FINRA Arbitrators Dissolve RIA / BD Lacking Operating Agreement

April 24, 2018

I often urge clients contemplating a new business to first consider what I call the "Dreaded Ds," which are Death, Disability, Disqualification and Divorce. Those are uncomfortable issues to contemplate but you would be foolish to sign any agreement, enter into any lease, purchase any product or service without first asking yourself some very tough questions. What if you or your business partner drops dead? Did you arrange for Key Man or life insurance? Supposing that your partner is hospitalized and won't be able to get back to work for a month . . . or for several months . . . or will be rendered permanently disabled.  Do you have to continue to pay your partner a full draw or salary -- and what if the tables are turned? What happens if the continuation of the business is solely or largely dependent upon you? If you work on Wall Street and you are suspended or barred, what happens with the biz if you are temporarily or permanently disqualified? Even if the regulators allow you to retain some passive ownership interest, what if your partner says you have to cash out? Finally, if your marriage falls apart, will your spouse be entitled to a share of the business pursuant to a divorce decree? How's that gonna work out if the former spouse wants to come into the office but that prompts open warfare on the premises? Did you draw up a Shareholder Agreement/Buy-Sell Agreement? If not, how the hell do you think you're going to deal with the Dreaded Ds?

Today's Blog presents a fabulous FINRA arbitration that wrestles with the fallout when business associates shake hands and launch a new venture. The walls are painted. The signs hung. The furniture arranged. Everything goes wells until it doesn't. Sadly, you and your best pal (at the time you opened the doors) didn't think you had to put stuff in writing. What's the point? We've known each other for years. We're like brothers. We'll make it all up on the fly. You know that feeling when you hear the door lock behind you and realize that you left your keys inside? Imagine that moment and then, think about how relieved you are when you reach for your cellphone to call the locksmith. And, then, hold that thought because you also left the cellphone on the hallway table next to the keys. Hmmm . . . did you turn off the oven? Did you leave the water running in the sink? 

Case In Point

In a Financial Industry Regulatory Authority ("FINRA") Arbitration Statement of Claim filed in November 2016, Claimant Comyns asserted usurpation of corporate opportunity; breaches of fiduciary duties and of contract; interference with contractual relations; fraud; conversion; and accounting. In the Matter of the FINRA Arbitration Between Mark Gerard Comyns, Claimant, vs.
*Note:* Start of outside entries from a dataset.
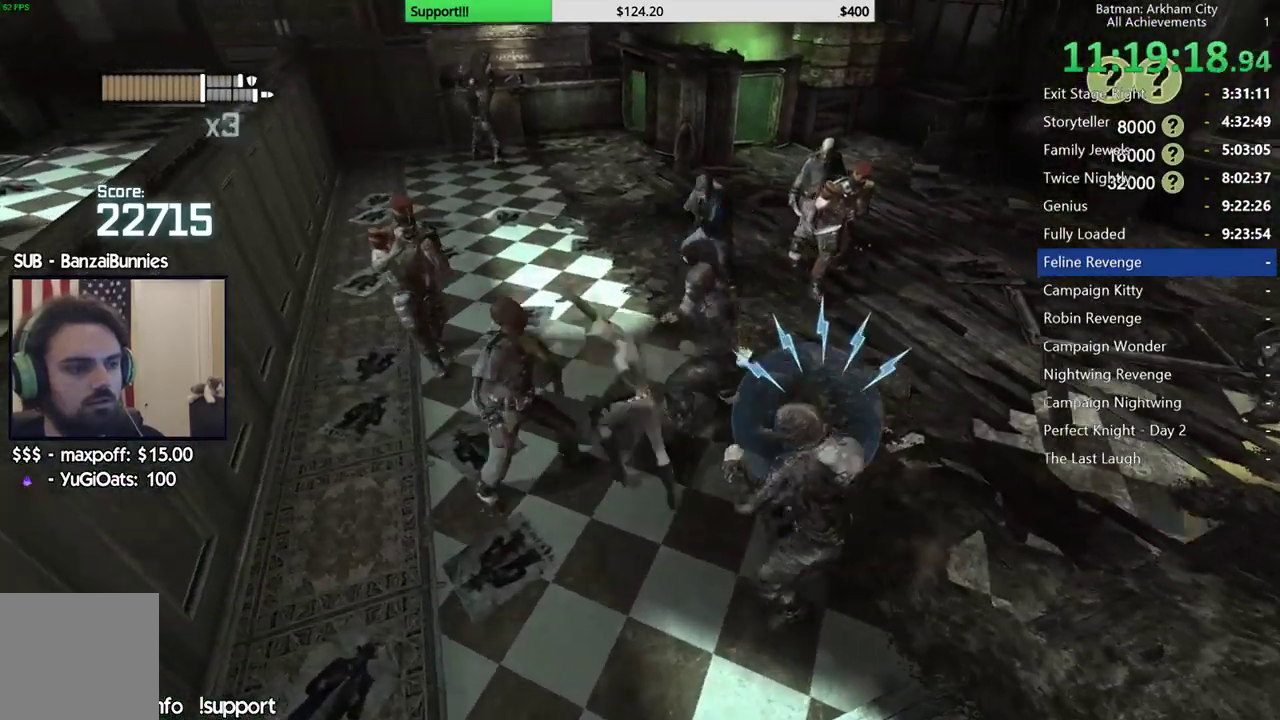
{"dt_ms": 500, "buttons": [], "left_stick": "center", "right_stick": "center", "button_events": [[17, "Y", "up"], [83, "Y", "down"], [167, "Y", "up"], [233, "Y", "down"], [333, "Y", "up"]]}
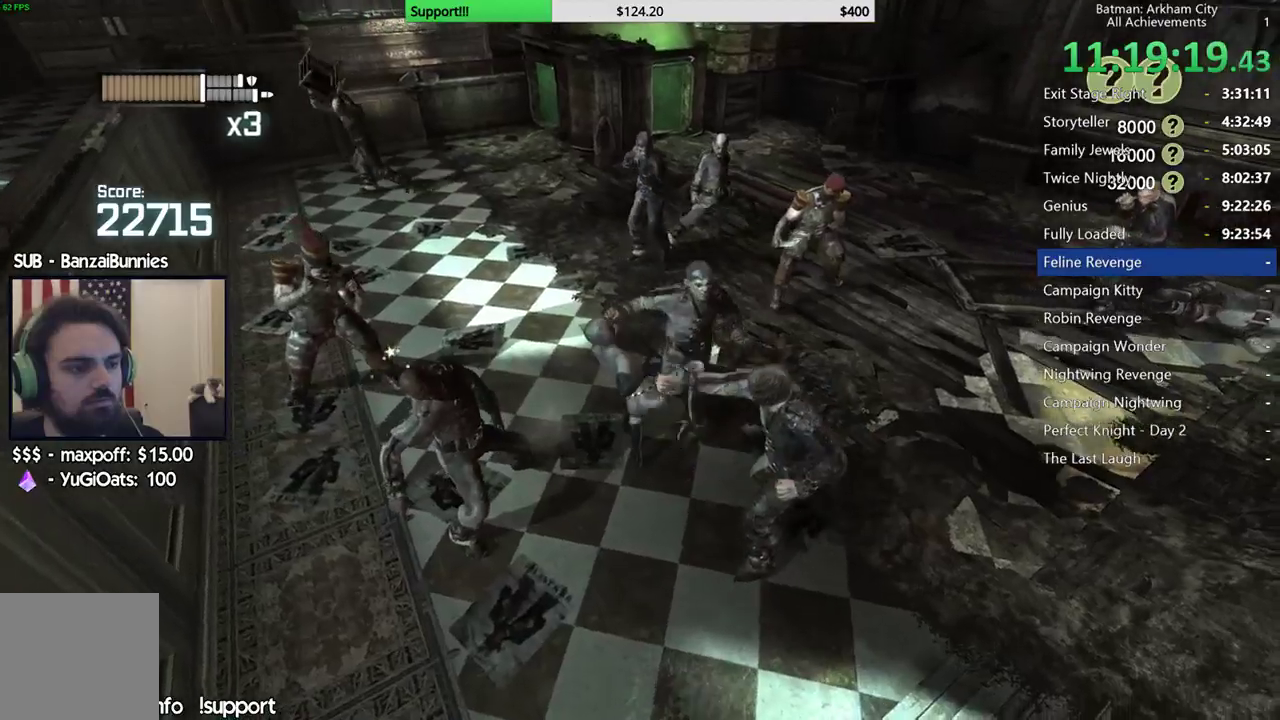
{"dt_ms": 500, "buttons": [], "left_stick": "center", "right_stick": "center", "button_events": []}
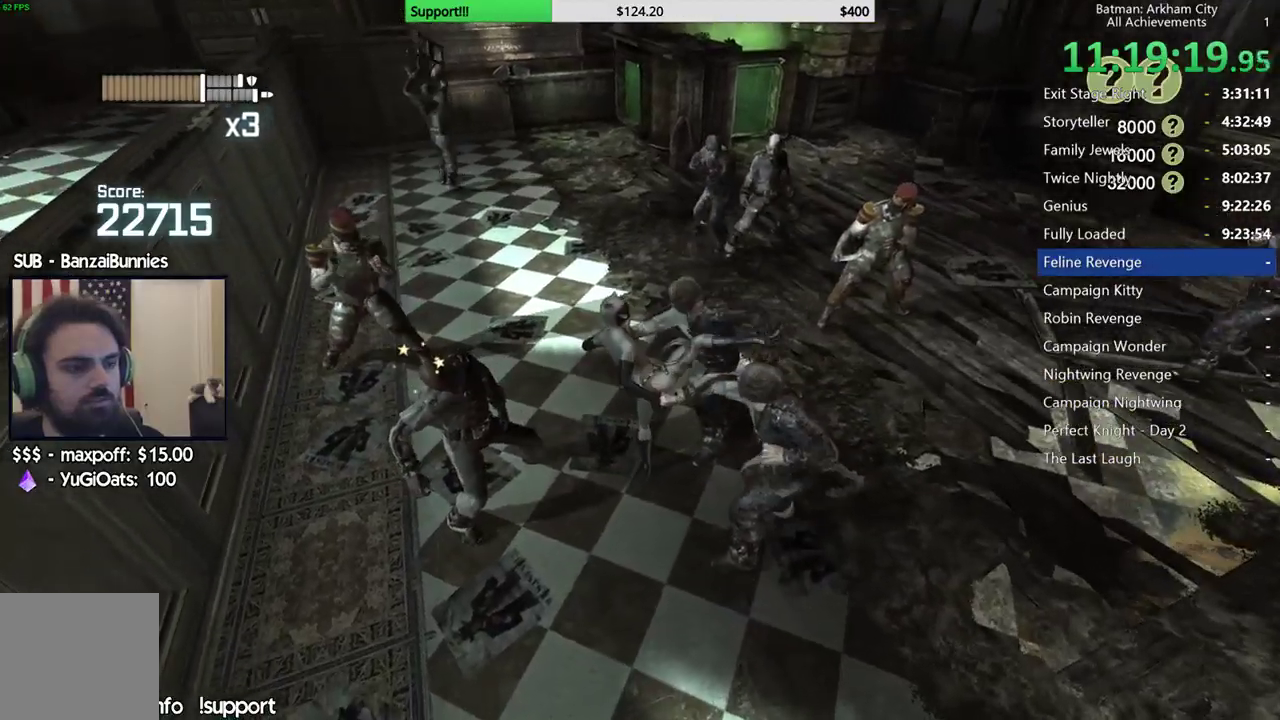
{"dt_ms": 500, "buttons": [], "left_stick": "center", "right_stick": "center", "button_events": []}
David Louis Fitzgerald, Respondents (FINRA Arbitration 16-03482, April 19, 2018)

Respondent Fitzgerald generally denied the allegations, asserted various affirmative defenses, and filed a Counterclaim asserting dissolution; slander per se; usurpation of corporate opportunity/breach of fiduciary duty/waste; unjust enrichment; and invasion of privacy.

Given the complexity of the relief sought in this case, I'm going to let the FINRA Arbitration Decision speak for itself by reprinting the content under the heading "RELIEF REQUESTED":

In the Statement of Claim, Claimant requested that the Panel issue an order: awarding unspecified compensatory damages; imposing a constructive trust on all revenue from the Papa transaction clients; directing disgorgement of all profits from the Papa transaction; awarding 40% of all revenue from the clients purchased in the Papa transaction, past and future, less any adjustment for the financing; awarding the value of all lost profits from the interruption of Wharton's recruiting business; awarding damages for all revenue withheld; reimbursement of all added costs incurred by Claimant as a result of Respondent's actions; reimbursement of all other monetary damages incurred by Claimant as a result of Respondent's actions; directing Respondent to dissolve Blue Skies Financial, LLC and assigning the Papa Agreement to Wharton; enjoining Respondent from diverting business away from Wharton; enjoining Respondent from permitting any joint advisors to divert business away from Wharton; enjoining Respondent from continuing to serve as Branch Office Manager or Chief Compliance Officer of Wharton's OSJ; awarding punitive damages; awarding attorneys fees; awarding interest on all monetary awards at the rate of 6%; and any other damages as are deemed reasonable and just. 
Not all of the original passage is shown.